Using environment variables with Flyway securely

Finally, what are the security implications of using environment variables for sensitive information like database credentials? It is certainly bad practice to post the environment variable at the System level. If you place them at the User level, they could still be read by a rogue process running with your user authority. It’s generally best to limit the scope of these variables to the session-level, but this on its own is not enough. For example, if a process creates a child process, the child inherits the environment variables of the parent. A rogue process will quickly have these values ‘on the dark side’, but it can also lead to unintended exposure if the child process logs or otherwise exposes these variables.

However carefully you encrypt your credentials and connection details they will be in plain text as environment variables, and they must be so to accommodate the requirements of the sort of scripts that assist a Flyway migration.

Therefore, it is relatively easy for a malicious actor to place a script into a set of migrations, or a callback, that copies the values of all the environment variables undetectably and saves them somewhere (the script is easy to write in PowerShell DOS or Bash, but I’m not going to show you how it is done).

Flyway will obligingly execute scripts within an environment that it has ensured has all the parameters it needs to connect to the current database. These will be visible to any process executing within that session. Even if a rogue actor can gain access to the directories containing scripts and callbacks, this probably isn’t, by itself, enough for a third party to connect, especially if you are using a proxy or work within a DMZ.

If you use volatile containers for development work, such as those provided by rgclone in Redgate Test Data Manager, the risk of a breach would come if you were reckless enough to use unmasked live data for your development data.

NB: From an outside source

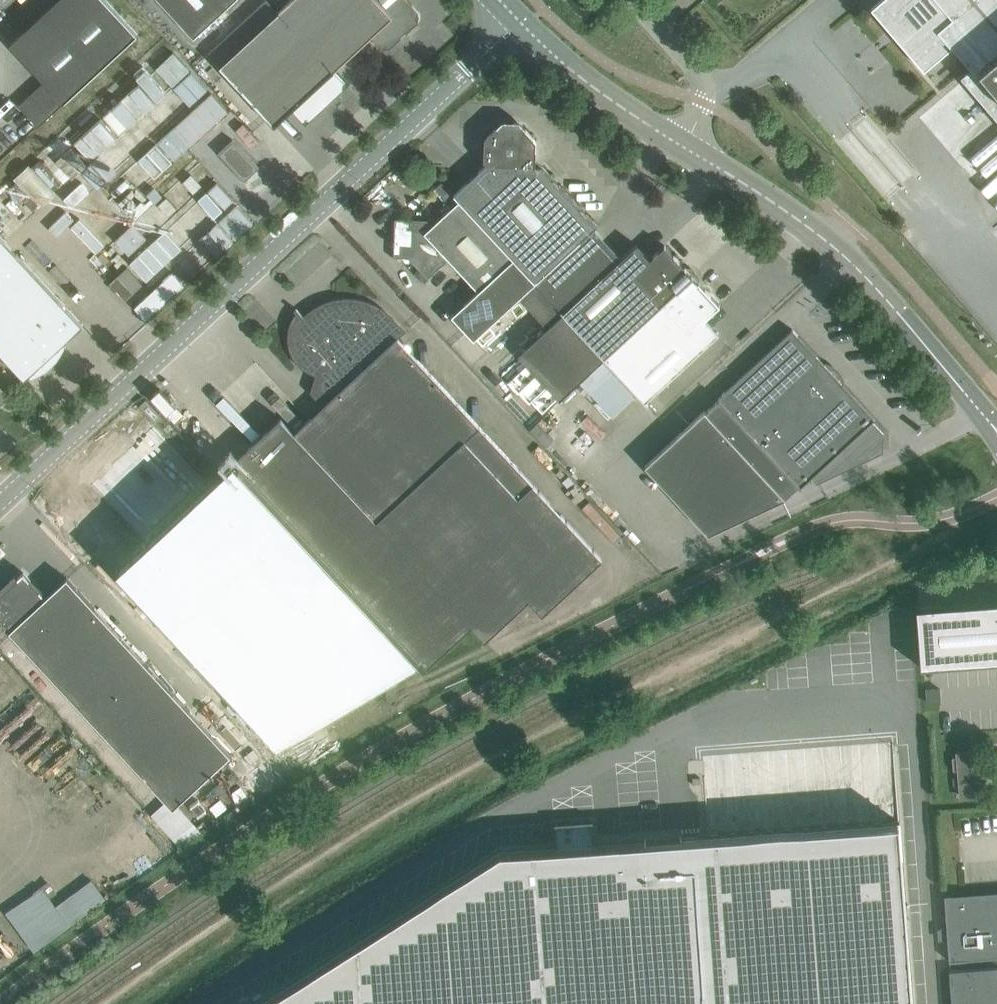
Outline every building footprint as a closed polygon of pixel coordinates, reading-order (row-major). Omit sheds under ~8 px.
[(106,0),(57,0),(10,43),(45,81),(19,105),(39,126),(138,34),(106,0)] [(194,36),(233,0),(160,0),(194,36)] [(334,70),(371,36),(382,48),(388,48),(418,20),(419,14),(406,0),(291,0),(279,11),(334,70)] [(871,8),(878,16),(880,15),(880,16),(909,50),(908,51),(924,70),(927,67),(926,66),(928,64),(929,65),(948,50),(946,48),(951,45),(976,73),(979,70),(996,90),(996,0),(880,0),(871,8)] [(345,82),(334,70),(279,11),(219,66),(275,125),(292,109),(303,121),(308,121),(329,102),(333,106),(341,99),(337,95),(345,88),(345,82)] [(143,317),(253,227),(197,159),(172,179),(163,169),(230,114),(209,89),(169,121),(153,102),(139,113),(118,89),(47,148),(111,226),(111,227),(135,256),(110,276),(143,317)] [(597,225),(543,166),(535,166),(536,141),(522,125),(500,124),(485,139),(484,160),(487,164),(454,194),(459,200),(460,200),(524,269),(536,283),(563,313),(622,258),(594,228),(597,225)] [(233,139),(218,152),(245,181),(259,167),(233,139)] [(39,151),(10,178),(31,200),(60,174),(39,151)] [(536,283),(524,269),(460,200),(459,200),(432,225),(427,219),(395,218),(394,247),(398,247),(397,256),(409,257),(428,278),(449,259),(478,290),(451,315),(474,339),(536,283)] [(98,214),(76,232),(108,271),(130,253),(98,214)] [(70,310),(0,235),(0,352),(11,364),(25,379),(29,375),(31,378),(38,373),(45,369),(43,366),(53,358),(55,360),(60,353),(64,347),(62,344),(83,325),(70,310)] [(604,357),(693,275),(665,245),(650,259),(637,244),(622,258),(563,313),(604,357)] [(646,400),(719,333),(705,318),(720,305),(693,275),(604,357),(649,405),(649,404),(646,400)] [(404,331),(391,316),(388,313),(384,310),(380,308),(374,305),(369,302),(365,301),(359,299),(353,299),(350,298),(345,298),(342,299),(338,299),(333,300),(330,301),(326,302),(321,304),(318,306),(315,308),(312,310),(310,312),(306,315),(304,317),(297,308),(294,310),(303,318),(300,320),(298,327),(291,325),(290,328),(290,331),(290,333),(290,335),(290,337),(290,341),(290,344),(291,348),(292,350),(293,352),(294,355),(296,358),(297,359),(299,361),(300,363),(302,365),(305,368),(309,370),(312,372),(316,373),(317,374),(317,372),(322,374),(317,390),(327,401),(294,432),(281,418),(235,460),(427,666),(471,626),(485,640),(529,600),(542,614),(602,558),(397,337),(404,331)] [(645,465),(708,534),(785,497),(798,485),(801,487),(812,477),(817,483),(883,452),(884,434),(872,421),(875,418),(793,329),(645,465)] [(10,396),(0,385),(0,406),(10,396)] [(141,548),(159,528),(143,514),(125,534),(141,548)] [(0,594),(0,617),(11,629),(9,630),(23,645),(166,800),(150,814),(181,848),(199,831),(176,804),(231,755),(80,592),(67,577),(46,597),(23,572),(0,594)] [(916,608),(920,667),(996,661),(996,602),(916,608)] [(899,822),(595,844),(593,820),(555,823),(556,847),(500,851),(259,1003),(913,1003),(899,822)] [(29,949),(105,900),(91,878),(52,903),(41,885),(4,909),(29,949)] [(996,956),(996,891),(945,895),(949,961),(966,959),(996,956)] [(950,970),(952,1003),(996,1003),(996,967),(950,970)]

There are enormous advantages to having a system like Flyway that can execute scripts. However, the locations of these callback and migration scripts must be protected from access or unauthorized alteration. The best approach is probably to keep all scripts in source control and positively check all scripts for changes before they are used. Quite apart from the risk of leaking credentials or connection information, there is always a risk of allowing the execution of a PowerShell script in your ordinary user account if you’re not completely sure of the contents.

Summary

If you do a lot of interactive work with Flyway at the command line, and you resent the wasted time in all that typing, it may be time to use environment variables to set all the specific configuration items you need for your database environment.

Once you have started a session, you can create or update these variables, and they will last for the whole session. With luck that means that you just tap in the commands. This does not provide any additional security risks to the ones you already have in using Flyway.